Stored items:
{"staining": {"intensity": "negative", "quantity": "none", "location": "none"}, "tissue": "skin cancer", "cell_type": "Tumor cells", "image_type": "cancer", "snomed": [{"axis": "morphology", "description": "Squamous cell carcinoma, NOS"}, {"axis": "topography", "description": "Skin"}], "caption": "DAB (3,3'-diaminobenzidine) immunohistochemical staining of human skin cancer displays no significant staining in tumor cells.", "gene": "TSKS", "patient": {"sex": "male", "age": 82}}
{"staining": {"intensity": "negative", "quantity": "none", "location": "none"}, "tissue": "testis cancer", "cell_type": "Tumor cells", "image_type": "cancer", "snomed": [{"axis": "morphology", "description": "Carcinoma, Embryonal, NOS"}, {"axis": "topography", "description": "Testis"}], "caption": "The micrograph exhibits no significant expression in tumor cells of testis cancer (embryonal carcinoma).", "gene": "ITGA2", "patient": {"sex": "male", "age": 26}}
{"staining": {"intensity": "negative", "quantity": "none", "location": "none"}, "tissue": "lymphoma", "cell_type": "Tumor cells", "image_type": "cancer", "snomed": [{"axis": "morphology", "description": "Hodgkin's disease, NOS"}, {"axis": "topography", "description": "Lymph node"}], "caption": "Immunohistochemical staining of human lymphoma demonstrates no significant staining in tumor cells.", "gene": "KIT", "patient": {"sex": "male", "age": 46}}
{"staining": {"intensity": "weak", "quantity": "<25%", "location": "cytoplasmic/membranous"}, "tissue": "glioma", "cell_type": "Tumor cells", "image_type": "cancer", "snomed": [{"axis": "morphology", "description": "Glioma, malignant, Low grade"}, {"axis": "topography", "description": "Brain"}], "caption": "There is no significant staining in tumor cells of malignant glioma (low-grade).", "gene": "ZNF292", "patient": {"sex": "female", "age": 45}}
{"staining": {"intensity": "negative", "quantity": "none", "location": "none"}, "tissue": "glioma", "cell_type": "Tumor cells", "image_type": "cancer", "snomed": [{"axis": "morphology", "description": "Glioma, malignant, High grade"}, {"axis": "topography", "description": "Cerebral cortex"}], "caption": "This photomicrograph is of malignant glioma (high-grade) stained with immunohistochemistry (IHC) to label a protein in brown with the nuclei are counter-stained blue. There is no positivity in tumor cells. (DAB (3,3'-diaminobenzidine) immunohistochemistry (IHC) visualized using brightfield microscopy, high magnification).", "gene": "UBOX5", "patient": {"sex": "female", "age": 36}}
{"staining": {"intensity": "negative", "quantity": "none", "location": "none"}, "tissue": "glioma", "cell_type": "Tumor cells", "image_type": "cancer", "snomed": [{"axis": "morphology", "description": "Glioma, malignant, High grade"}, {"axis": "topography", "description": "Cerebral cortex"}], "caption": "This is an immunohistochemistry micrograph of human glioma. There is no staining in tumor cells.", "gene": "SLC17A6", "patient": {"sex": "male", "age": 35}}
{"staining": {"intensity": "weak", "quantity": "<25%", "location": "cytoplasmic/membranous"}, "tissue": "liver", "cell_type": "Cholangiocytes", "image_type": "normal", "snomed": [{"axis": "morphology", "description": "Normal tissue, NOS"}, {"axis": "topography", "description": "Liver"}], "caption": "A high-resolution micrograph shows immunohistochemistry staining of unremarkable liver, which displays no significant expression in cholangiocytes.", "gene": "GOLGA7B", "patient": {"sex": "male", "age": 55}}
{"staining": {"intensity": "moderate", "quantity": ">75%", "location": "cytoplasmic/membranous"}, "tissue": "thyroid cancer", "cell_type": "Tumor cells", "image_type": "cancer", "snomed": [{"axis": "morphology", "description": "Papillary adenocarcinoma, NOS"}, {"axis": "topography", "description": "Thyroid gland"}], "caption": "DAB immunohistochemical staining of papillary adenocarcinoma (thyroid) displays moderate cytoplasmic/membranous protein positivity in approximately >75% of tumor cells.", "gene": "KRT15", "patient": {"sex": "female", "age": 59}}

EXERCISE:
Word for word, restate the data above from its first line down to and including the line with "of human lymphoma".

EXERCISE RESULT:
{"staining": {"intensity": "negative", "quantity": "none", "location": "none"}, "tissue": "skin cancer", "cell_type": "Tumor cells", "image_type": "cancer", "snomed": [{"axis": "morphology", "description": "Squamous cell carcinoma, NOS"}, {"axis": "topography", "description": "Skin"}], "caption": "DAB (3,3'-diaminobenzidine) immunohistochemical staining of human skin cancer displays no significant staining in tumor cells.", "gene": "TSKS", "patient": {"sex": "male", "age": 82}}
{"staining": {"intensity": "negative", "quantity": "none", "location": "none"}, "tissue": "testis cancer", "cell_type": "Tumor cells", "image_type": "cancer", "snomed": [{"axis": "morphology", "description": "Carcinoma, Embryonal, NOS"}, {"axis": "topography", "description": "Testis"}], "caption": "The micrograph exhibits no significant expression in tumor cells of testis cancer (embryonal carcinoma).", "gene": "ITGA2", "patient": {"sex": "male", "age": 26}}
{"staining": {"intensity": "negative", "quantity": "none", "location": "none"}, "tissue": "lymphoma", "cell_type": "Tumor cells", "image_type": "cancer", "snomed": [{"axis": "morphology", "description": "Hodgkin's disease, NOS"}, {"axis": "topography", "description": "Lymph node"}], "caption": "Immunohistochemical staining of human lymphoma demonstrates no significant staining in tumor cells.", "gene": "KIT", "patient": {"sex": "male", "age": 46}}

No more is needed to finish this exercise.